Directions for this task — Convert every line of the items below into a JSON list of strings, with one string per line. Omit blank lines and leave the pictures out of the answer.

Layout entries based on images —

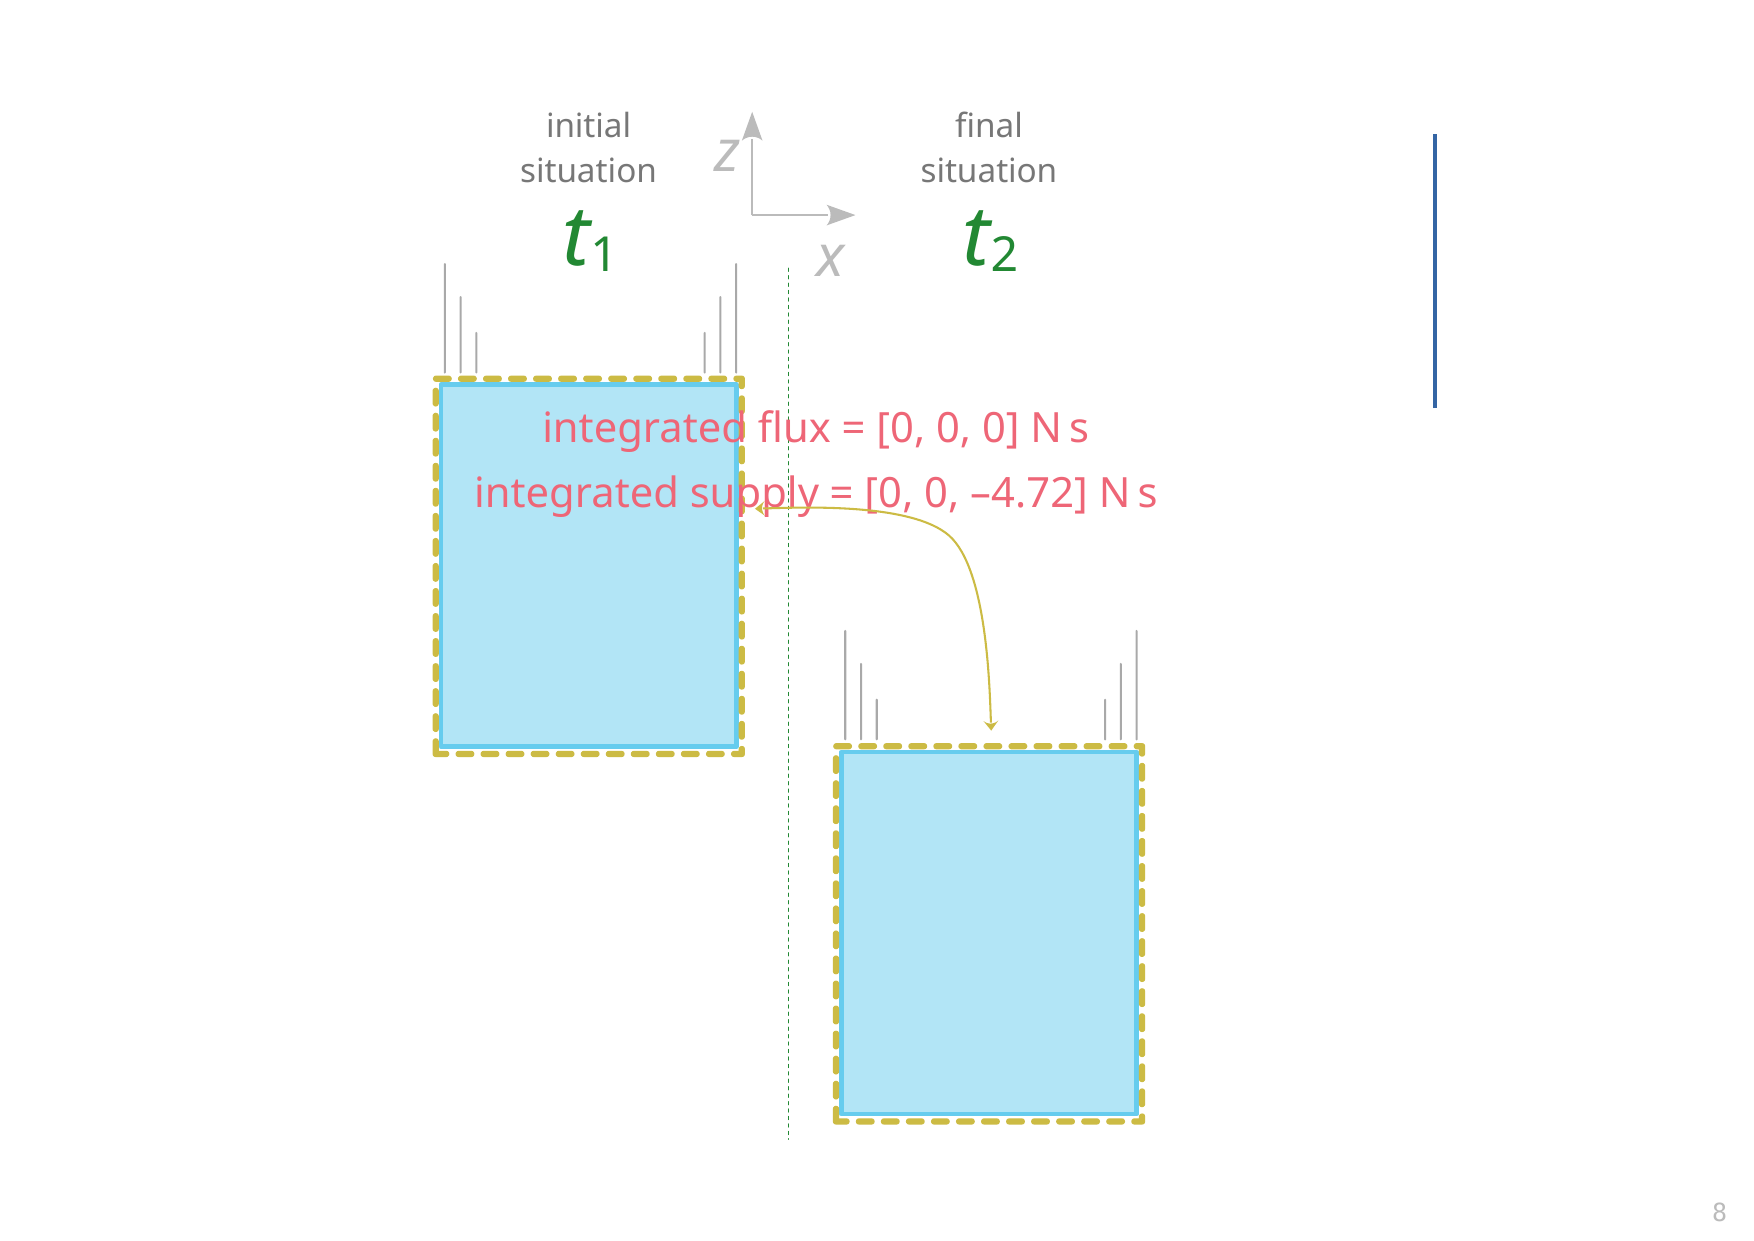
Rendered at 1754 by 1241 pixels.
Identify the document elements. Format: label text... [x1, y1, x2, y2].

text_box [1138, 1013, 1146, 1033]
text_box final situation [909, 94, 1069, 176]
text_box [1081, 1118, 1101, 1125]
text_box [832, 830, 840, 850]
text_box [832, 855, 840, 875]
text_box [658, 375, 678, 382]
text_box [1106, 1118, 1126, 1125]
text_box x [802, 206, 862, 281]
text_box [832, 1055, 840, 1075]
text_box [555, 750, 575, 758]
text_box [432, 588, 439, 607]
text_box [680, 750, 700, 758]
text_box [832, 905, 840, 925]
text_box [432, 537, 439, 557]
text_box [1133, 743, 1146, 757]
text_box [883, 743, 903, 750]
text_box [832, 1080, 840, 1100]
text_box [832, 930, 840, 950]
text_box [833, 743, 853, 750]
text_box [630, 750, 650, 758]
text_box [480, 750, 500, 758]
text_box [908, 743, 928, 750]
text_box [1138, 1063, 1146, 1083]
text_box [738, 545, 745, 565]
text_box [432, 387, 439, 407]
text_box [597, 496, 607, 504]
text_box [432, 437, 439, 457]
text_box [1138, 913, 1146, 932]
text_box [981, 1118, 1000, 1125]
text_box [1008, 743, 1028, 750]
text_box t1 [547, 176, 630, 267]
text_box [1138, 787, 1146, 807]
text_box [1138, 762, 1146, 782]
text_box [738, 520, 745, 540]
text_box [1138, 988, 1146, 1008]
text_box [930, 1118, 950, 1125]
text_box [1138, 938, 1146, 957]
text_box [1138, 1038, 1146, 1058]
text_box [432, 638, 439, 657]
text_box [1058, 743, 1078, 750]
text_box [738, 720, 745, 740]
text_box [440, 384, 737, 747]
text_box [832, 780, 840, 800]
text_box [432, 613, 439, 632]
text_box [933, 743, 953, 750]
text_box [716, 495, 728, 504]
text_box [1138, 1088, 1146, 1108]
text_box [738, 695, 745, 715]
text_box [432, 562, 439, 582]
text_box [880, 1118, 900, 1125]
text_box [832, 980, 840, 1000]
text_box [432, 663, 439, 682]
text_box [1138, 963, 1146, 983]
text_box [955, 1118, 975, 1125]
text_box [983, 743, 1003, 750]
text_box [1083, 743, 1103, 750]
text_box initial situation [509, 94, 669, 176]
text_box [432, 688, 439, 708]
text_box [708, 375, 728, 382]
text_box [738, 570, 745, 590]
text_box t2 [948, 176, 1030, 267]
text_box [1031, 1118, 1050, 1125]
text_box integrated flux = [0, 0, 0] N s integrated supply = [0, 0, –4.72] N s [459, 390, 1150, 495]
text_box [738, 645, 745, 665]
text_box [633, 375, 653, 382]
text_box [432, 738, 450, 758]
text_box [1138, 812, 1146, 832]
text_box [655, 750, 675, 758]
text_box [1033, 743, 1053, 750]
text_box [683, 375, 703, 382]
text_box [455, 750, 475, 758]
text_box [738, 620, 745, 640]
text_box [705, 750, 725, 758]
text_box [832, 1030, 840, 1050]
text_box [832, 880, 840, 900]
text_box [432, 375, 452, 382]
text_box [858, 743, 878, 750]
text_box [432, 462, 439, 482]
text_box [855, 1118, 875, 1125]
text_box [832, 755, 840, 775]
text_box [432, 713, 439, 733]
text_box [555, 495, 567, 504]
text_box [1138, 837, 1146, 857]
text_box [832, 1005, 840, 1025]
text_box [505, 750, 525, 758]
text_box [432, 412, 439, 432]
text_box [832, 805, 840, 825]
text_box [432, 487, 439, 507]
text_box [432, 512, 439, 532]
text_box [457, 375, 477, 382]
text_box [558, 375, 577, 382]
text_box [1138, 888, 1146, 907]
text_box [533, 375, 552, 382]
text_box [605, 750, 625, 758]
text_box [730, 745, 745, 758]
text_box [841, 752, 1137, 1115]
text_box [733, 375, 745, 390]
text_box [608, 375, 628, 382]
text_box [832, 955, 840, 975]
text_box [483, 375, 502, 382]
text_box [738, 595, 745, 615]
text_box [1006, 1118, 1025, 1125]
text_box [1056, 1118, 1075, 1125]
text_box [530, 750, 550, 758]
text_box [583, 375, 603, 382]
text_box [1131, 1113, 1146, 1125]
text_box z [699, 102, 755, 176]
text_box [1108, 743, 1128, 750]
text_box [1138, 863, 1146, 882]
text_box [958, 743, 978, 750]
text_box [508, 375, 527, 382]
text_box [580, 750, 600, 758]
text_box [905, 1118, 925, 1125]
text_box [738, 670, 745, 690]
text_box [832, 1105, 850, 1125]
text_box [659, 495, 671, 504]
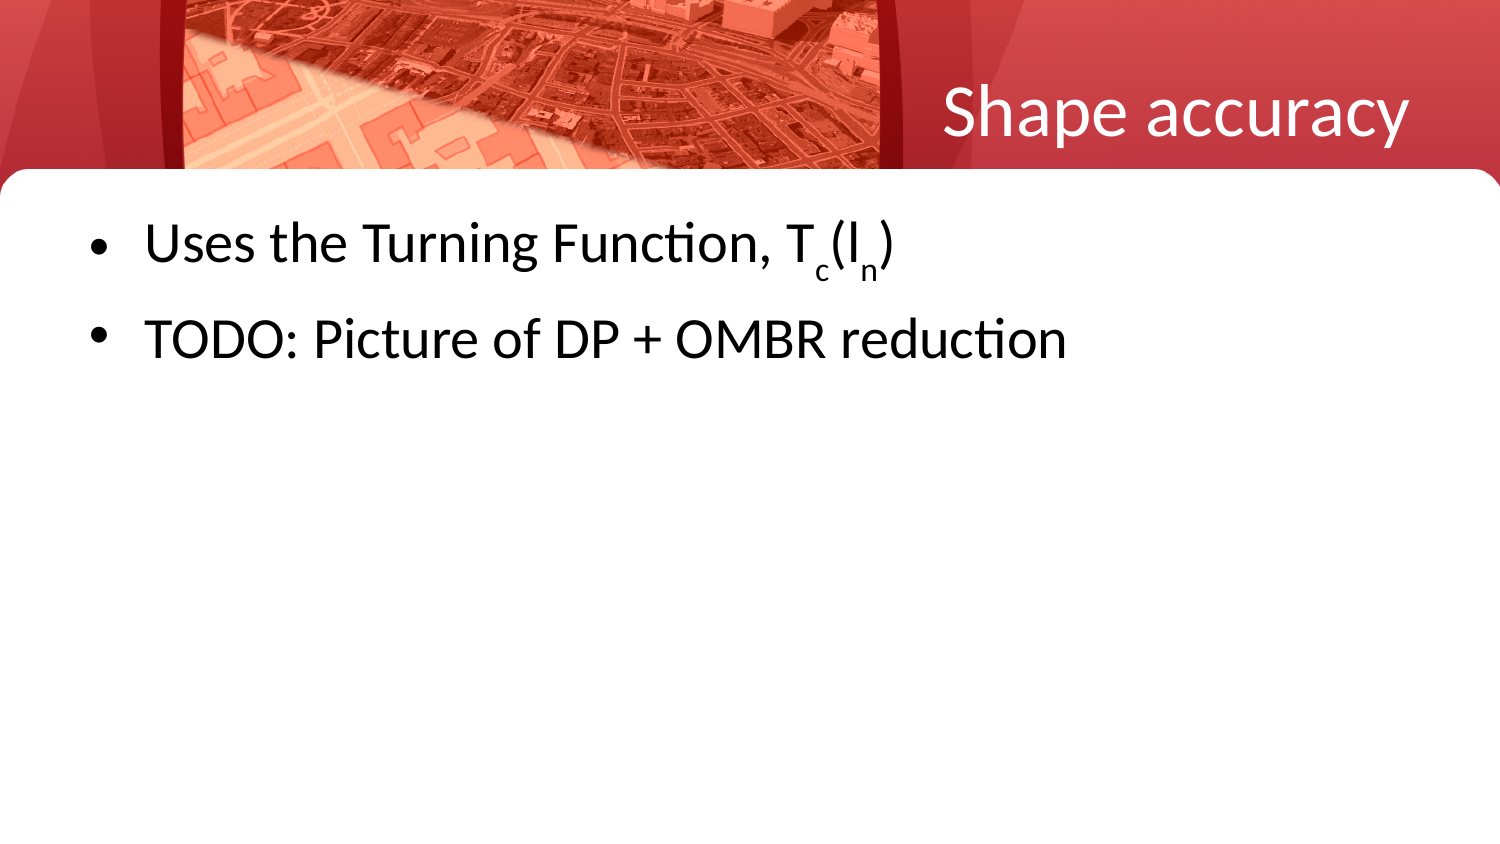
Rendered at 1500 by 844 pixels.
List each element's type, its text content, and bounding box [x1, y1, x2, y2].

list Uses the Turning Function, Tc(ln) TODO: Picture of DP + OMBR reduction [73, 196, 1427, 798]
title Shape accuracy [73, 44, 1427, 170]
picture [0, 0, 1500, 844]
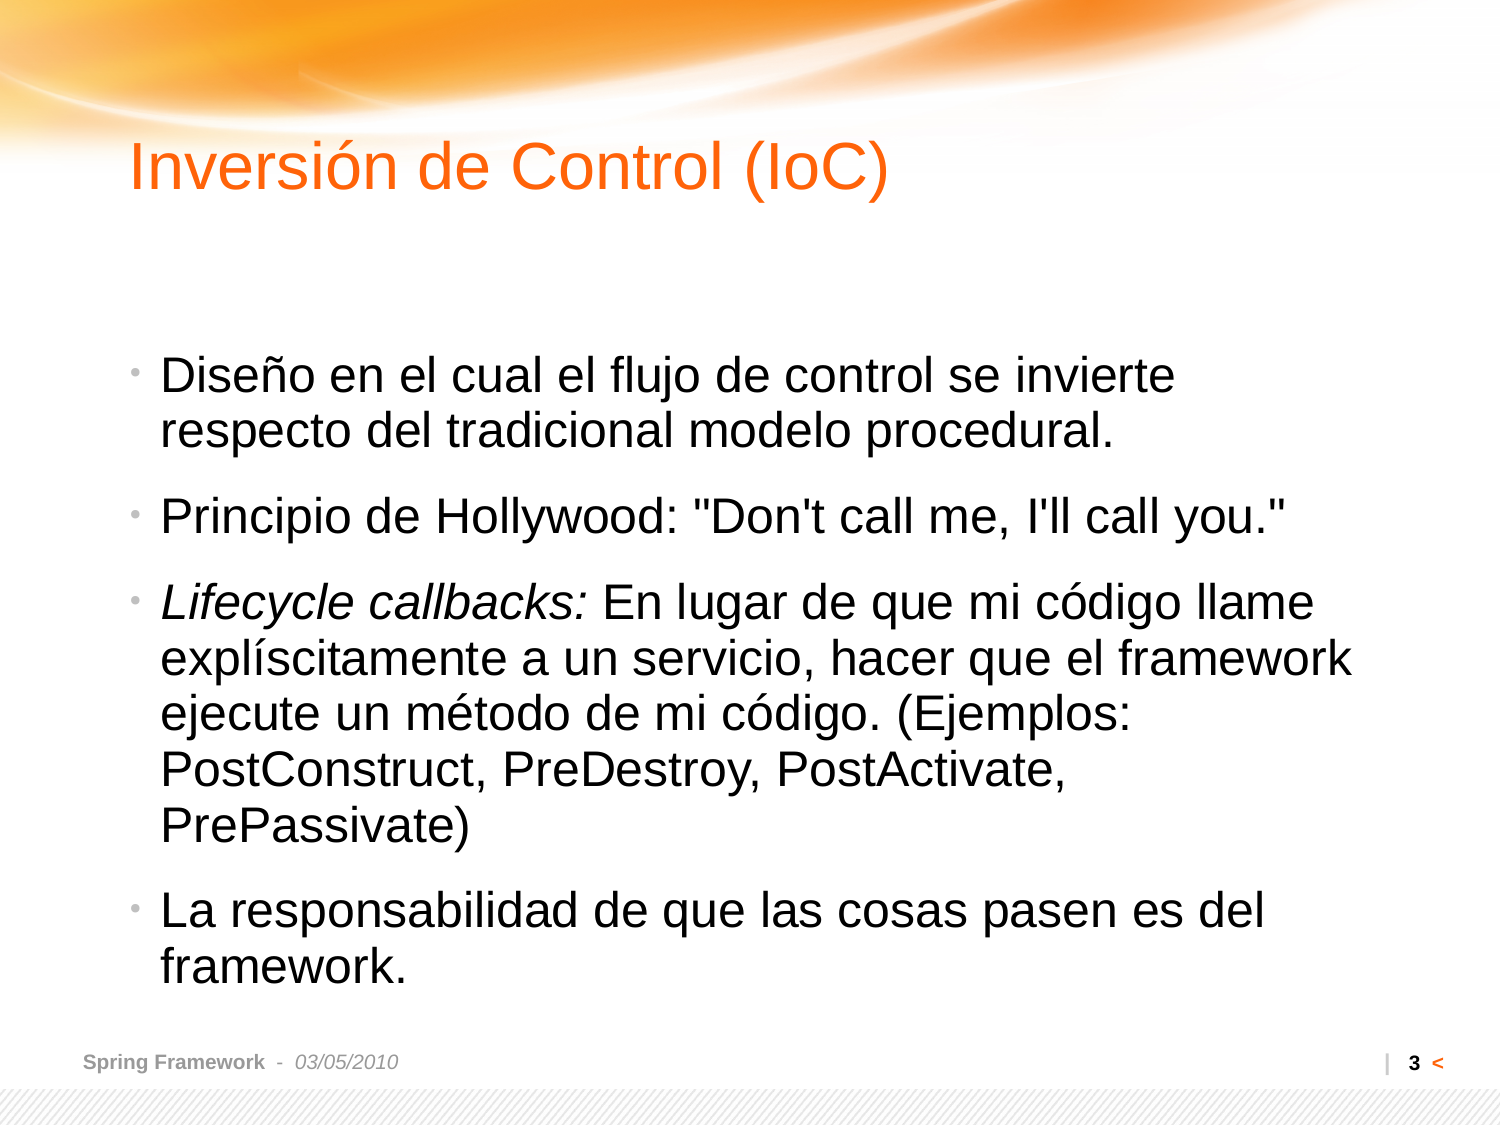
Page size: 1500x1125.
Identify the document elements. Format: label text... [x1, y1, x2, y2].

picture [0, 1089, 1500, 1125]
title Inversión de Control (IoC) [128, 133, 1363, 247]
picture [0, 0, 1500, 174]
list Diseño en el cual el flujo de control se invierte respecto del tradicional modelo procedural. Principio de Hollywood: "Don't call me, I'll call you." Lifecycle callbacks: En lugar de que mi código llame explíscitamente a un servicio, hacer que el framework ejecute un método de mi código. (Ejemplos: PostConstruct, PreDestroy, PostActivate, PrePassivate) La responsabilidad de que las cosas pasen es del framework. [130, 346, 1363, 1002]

Answer in full —
[
  "Rendered at 1754 by 1241 pixels.",
  "Identify the document elements. Format: label text... [x1, y1, x2, y2].",
  "text_box [1138, 1013, 1146, 1033]",
  "text_box final situation [909, 94, 1069, 176]",
  "text_box [1081, 1118, 1101, 1125]",
  "text_box [832, 830, 840, 850]",
  "text_box [832, 855, 840, 875]",
  "text_box [658, 375, 678, 382]",
  "text_box [1106, 1118, 1126, 1125]",
  "text_box x [802, 206, 862, 281]",
  "text_box [832, 1055, 840, 1075]",
  "text_box [555, 750, 575, 758]",
  "text_box [432, 588, 439, 607]",
  "text_box [680, 750, 700, 758]",
  "text_box [832, 905, 840, 925]",
  "text_box [432, 537, 439, 557]",
  "text_box [1133, 743, 1146, 757]",
  "text_box [883, 743, 903, 750]",
  "text_box [832, 1080, 840, 1100]",
  "text_box [832, 930, 840, 950]",
  "text_box [833, 743, 853, 750]",
  "text_box [630, 750, 650, 758]",
  "text_box [480, 750, 500, 758]",
  "text_box [908, 743, 928, 750]",
  "text_box [1138, 1063, 1146, 1083]",
  "text_box [738, 545, 745, 565]",
  "text_box [432, 387, 439, 407]",
  "text_box [597, 496, 607, 504]",
  "text_box [432, 437, 439, 457]",
  "text_box [1138, 913, 1146, 932]",
  "text_box [981, 1118, 1000, 1125]",
  "text_box [1008, 743, 1028, 750]",
  "text_box t1 [547, 176, 630, 267]",
  "text_box [1138, 787, 1146, 807]",
  "text_box [1138, 762, 1146, 782]",
  "text_box [738, 520, 745, 540]",
  "text_box [1138, 988, 1146, 1008]",
  "text_box [930, 1118, 950, 1125]",
  "text_box [1138, 938, 1146, 957]",
  "text_box [1138, 1038, 1146, 1058]",
  "text_box [432, 638, 439, 657]",
  "text_box [1058, 743, 1078, 750]",
  "text_box [738, 720, 745, 740]",
  "text_box [440, 384, 737, 747]",
  "text_box [832, 780, 840, 800]",
  "text_box [432, 613, 439, 632]",
  "text_box [933, 743, 953, 750]",
  "text_box [716, 495, 728, 504]",
  "text_box [1138, 1088, 1146, 1108]",
  "text_box [738, 695, 745, 715]",
  "text_box [432, 562, 439, 582]",
  "text_box [880, 1118, 900, 1125]",
  "text_box [832, 980, 840, 1000]",
  "text_box [432, 663, 439, 682]",
  "text_box [1138, 963, 1146, 983]",
  "text_box [955, 1118, 975, 1125]",
  "text_box [983, 743, 1003, 750]",
  "text_box [1083, 743, 1103, 750]",
  "text_box initial situation [509, 94, 669, 176]",
  "text_box [432, 688, 439, 708]",
  "text_box [708, 375, 728, 382]",
  "text_box [738, 570, 745, 590]",
  "text_box t2 [948, 176, 1030, 267]",
  "text_box [1031, 1118, 1050, 1125]",
  "text_box integrated flux = [0, 0, 0] N s integrated supply = [0, 0, –4.72] N s [459, 390, 1150, 495]",
  "text_box [738, 645, 745, 665]",
  "text_box [633, 375, 653, 382]",
  "text_box [432, 738, 450, 758]",
  "text_box [1138, 812, 1146, 832]",
  "text_box [655, 750, 675, 758]",
  "text_box [1033, 743, 1053, 750]",
  "text_box [683, 375, 703, 382]",
  "text_box [455, 750, 475, 758]",
  "text_box [738, 620, 745, 640]",
  "text_box [705, 750, 725, 758]",
  "text_box [832, 1030, 840, 1050]",
  "text_box [832, 880, 840, 900]",
  "text_box [432, 375, 452, 382]",
  "text_box [858, 743, 878, 750]",
  "text_box [432, 462, 439, 482]",
  "text_box [855, 1118, 875, 1125]",
  "text_box [832, 755, 840, 775]",
  "text_box [432, 713, 439, 733]",
  "text_box [555, 495, 567, 504]",
  "text_box [1138, 837, 1146, 857]",
  "text_box [832, 1005, 840, 1025]",
  "text_box [505, 750, 525, 758]",
  "text_box [432, 412, 439, 432]",
  "text_box [832, 805, 840, 825]",
  "text_box [432, 487, 439, 507]",
  "text_box [432, 512, 439, 532]",
  "text_box [457, 375, 477, 382]",
  "text_box [558, 375, 577, 382]",
  "text_box [1138, 888, 1146, 907]",
  "text_box [533, 375, 552, 382]",
  "text_box [605, 750, 625, 758]",
  "text_box [730, 745, 745, 758]",
  "text_box [841, 752, 1137, 1115]",
  "text_box [733, 375, 745, 390]",
  "text_box [608, 375, 628, 382]",
  "text_box [832, 955, 840, 975]",
  "text_box [483, 375, 502, 382]",
  "text_box [738, 595, 745, 615]",
  "text_box [1006, 1118, 1025, 1125]",
  "text_box [1056, 1118, 1075, 1125]",
  "text_box [530, 750, 550, 758]",
  "text_box [583, 375, 603, 382]",
  "text_box [1131, 1113, 1146, 1125]",
  "text_box z [699, 102, 755, 176]",
  "text_box [1108, 743, 1128, 750]",
  "text_box [1138, 863, 1146, 882]",
  "text_box [958, 743, 978, 750]",
  "text_box [508, 375, 527, 382]",
  "text_box [580, 750, 600, 758]",
  "text_box [905, 1118, 925, 1125]",
  "text_box [738, 670, 745, 690]",
  "text_box [832, 1105, 850, 1125]",
  "text_box [659, 495, 671, 504]",
  "Rendered at 1500 by 844 pixels.",
  "List each element's type, its text content, and bounding box [x1, y1, x2, y2].",
  "list Uses the Turning Function, Tc(ln) TODO: Picture of DP + OMBR reduction [73, 196, 1427, 798]",
  "title Shape accuracy [73, 44, 1427, 170]",
  "picture [0, 0, 1500, 844]",
  "Page size: 1500x1125.",
  "Identify the document elements. Format: label text... [x1, y1, x2, y2].",
  "picture [0, 1089, 1500, 1125]",
  "title Inversión de Control (IoC) [128, 133, 1363, 247]",
  "picture [0, 0, 1500, 174]",
  "list Diseño en el cual el flujo de control se invierte respecto del tradicional modelo procedural. Principio de Hollywood: \"Don't call me, I'll call you.\" Lifecycle callbacks: En lugar de que mi código llame explíscitamente a un servicio, hacer que el framework ejecute un método de mi código. (Ejemplos: PostConstruct, PreDestroy, PostActivate, PrePassivate) La responsabilidad de que las cosas pasen es del framework. [130, 346, 1363, 1002]"
]